How to Optimize a Query in MongoDB

Introduction

In this tutorial we’ll show you how to analyze the performance of a MongoDB query and then how to optimize it using indexing. We’ll be using a simple example with a small dataset for simplicity’s sake but the concept is the same with large datasets. In this day and age users will not put up with a laggy website and you need to do everything you can to make your website performant. One of those things is taking a look at all your database queries, figuring out which ones occur frequently, and how you can improve those queries to be most efficient. Please continue reading and we’ll show you an example of a query and how we’d go about optimizing it.

Prerequisites

  • You should have MongoDB installed and running.

  • If you have it installed, you can run a single instance with the command mongod.

  • Although not required we recommend you have some experience using the command line.

--*--

= WORK REQUEST A =
Find every line in the records below that contains the string "اطلاعات", and copy each of those lines.

--*--

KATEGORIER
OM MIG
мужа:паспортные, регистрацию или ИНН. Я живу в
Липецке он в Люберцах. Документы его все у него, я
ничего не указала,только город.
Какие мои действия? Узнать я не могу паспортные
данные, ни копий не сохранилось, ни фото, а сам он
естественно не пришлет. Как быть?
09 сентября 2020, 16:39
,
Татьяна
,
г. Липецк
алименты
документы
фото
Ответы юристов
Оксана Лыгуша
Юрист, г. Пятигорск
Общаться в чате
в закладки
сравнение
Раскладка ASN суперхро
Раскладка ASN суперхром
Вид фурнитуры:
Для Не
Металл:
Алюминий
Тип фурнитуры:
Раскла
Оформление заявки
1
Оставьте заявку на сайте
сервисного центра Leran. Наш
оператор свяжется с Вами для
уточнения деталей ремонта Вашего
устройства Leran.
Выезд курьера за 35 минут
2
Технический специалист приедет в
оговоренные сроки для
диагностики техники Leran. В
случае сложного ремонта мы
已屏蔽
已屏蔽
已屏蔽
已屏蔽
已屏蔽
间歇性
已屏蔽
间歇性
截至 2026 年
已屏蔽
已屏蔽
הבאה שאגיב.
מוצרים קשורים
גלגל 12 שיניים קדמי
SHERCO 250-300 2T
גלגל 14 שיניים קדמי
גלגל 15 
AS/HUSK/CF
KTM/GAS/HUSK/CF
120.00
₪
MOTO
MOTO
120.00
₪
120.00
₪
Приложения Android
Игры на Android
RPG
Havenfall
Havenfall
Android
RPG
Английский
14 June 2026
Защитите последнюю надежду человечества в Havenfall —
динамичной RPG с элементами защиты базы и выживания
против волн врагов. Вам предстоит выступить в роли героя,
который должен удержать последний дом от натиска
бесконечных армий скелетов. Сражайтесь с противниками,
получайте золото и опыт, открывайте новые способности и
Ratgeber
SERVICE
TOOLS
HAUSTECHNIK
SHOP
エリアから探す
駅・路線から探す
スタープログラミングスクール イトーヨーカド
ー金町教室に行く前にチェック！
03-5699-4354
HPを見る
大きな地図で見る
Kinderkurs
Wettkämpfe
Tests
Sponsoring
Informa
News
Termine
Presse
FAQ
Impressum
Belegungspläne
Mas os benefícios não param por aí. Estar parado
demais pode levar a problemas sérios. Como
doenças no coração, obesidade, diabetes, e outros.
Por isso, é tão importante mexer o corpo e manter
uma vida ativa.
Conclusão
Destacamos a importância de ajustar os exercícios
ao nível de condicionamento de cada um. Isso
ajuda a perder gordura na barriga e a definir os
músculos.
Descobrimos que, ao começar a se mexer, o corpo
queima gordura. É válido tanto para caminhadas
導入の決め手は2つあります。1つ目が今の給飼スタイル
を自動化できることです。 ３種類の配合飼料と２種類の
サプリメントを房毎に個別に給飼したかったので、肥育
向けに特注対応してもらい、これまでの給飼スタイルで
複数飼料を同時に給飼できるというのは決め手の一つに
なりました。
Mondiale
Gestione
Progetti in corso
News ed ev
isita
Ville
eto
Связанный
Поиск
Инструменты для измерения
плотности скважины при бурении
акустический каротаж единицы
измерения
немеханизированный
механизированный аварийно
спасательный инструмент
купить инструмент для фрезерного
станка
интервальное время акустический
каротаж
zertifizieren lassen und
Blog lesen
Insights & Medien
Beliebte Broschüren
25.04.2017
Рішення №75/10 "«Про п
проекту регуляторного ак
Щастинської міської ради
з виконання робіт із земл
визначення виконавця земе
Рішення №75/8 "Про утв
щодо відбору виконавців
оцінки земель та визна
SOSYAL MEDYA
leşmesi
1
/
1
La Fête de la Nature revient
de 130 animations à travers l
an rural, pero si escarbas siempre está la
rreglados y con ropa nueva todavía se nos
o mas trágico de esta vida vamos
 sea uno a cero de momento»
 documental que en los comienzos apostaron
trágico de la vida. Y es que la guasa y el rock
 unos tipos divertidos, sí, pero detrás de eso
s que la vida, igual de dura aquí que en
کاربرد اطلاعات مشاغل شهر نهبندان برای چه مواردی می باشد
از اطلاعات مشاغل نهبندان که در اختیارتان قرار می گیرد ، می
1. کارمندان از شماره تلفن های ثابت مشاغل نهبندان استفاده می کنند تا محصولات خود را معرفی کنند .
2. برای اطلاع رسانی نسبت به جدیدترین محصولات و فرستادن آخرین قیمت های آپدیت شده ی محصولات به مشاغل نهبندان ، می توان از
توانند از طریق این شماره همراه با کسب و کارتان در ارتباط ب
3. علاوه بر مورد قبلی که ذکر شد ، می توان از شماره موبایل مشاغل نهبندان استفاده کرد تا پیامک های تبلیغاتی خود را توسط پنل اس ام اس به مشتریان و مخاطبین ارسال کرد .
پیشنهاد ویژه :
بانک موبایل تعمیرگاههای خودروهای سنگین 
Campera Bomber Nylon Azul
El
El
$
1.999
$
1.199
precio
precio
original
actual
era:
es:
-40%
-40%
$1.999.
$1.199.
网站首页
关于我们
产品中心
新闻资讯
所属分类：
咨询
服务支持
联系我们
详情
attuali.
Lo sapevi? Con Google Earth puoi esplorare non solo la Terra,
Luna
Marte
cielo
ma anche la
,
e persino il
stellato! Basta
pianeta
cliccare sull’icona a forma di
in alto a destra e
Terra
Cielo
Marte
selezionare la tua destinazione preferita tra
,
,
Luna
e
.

--*--

= WORK REQUEST B =
Retype the passage from the MongoDB query tutorial above word for word, starting at "How to Optimize a" and ending at "installed and running.".

= RESPONSE BOX A =
کاربرد اطلاعات مشاغل شهر نهبندان برای چه مواردی می باشد
از اطلاعات مشاغل نهبندان که در اختیارتان قرار می گیرد ، می

= RESPONSE BOX B =
How to Optimize a Query in MongoDB

Introduction

In this tutorial we’ll show you how to analyze the performance of a MongoDB query and then how to optimize it using indexing. We’ll be using a simple example with a small dataset for simplicity’s sake but the concept is the same with large datasets. In this day and age users will not put up with a laggy website and you need to do everything you can to make your website performant. One of those things is taking a look at all your database queries, figuring out which ones occur frequently, and how you can improve those queries to be most efficient. Please continue reading and we’ll show you an example of a query and how we’d go about optimizing it.

Prerequisites

  • You should have MongoDB installed and running.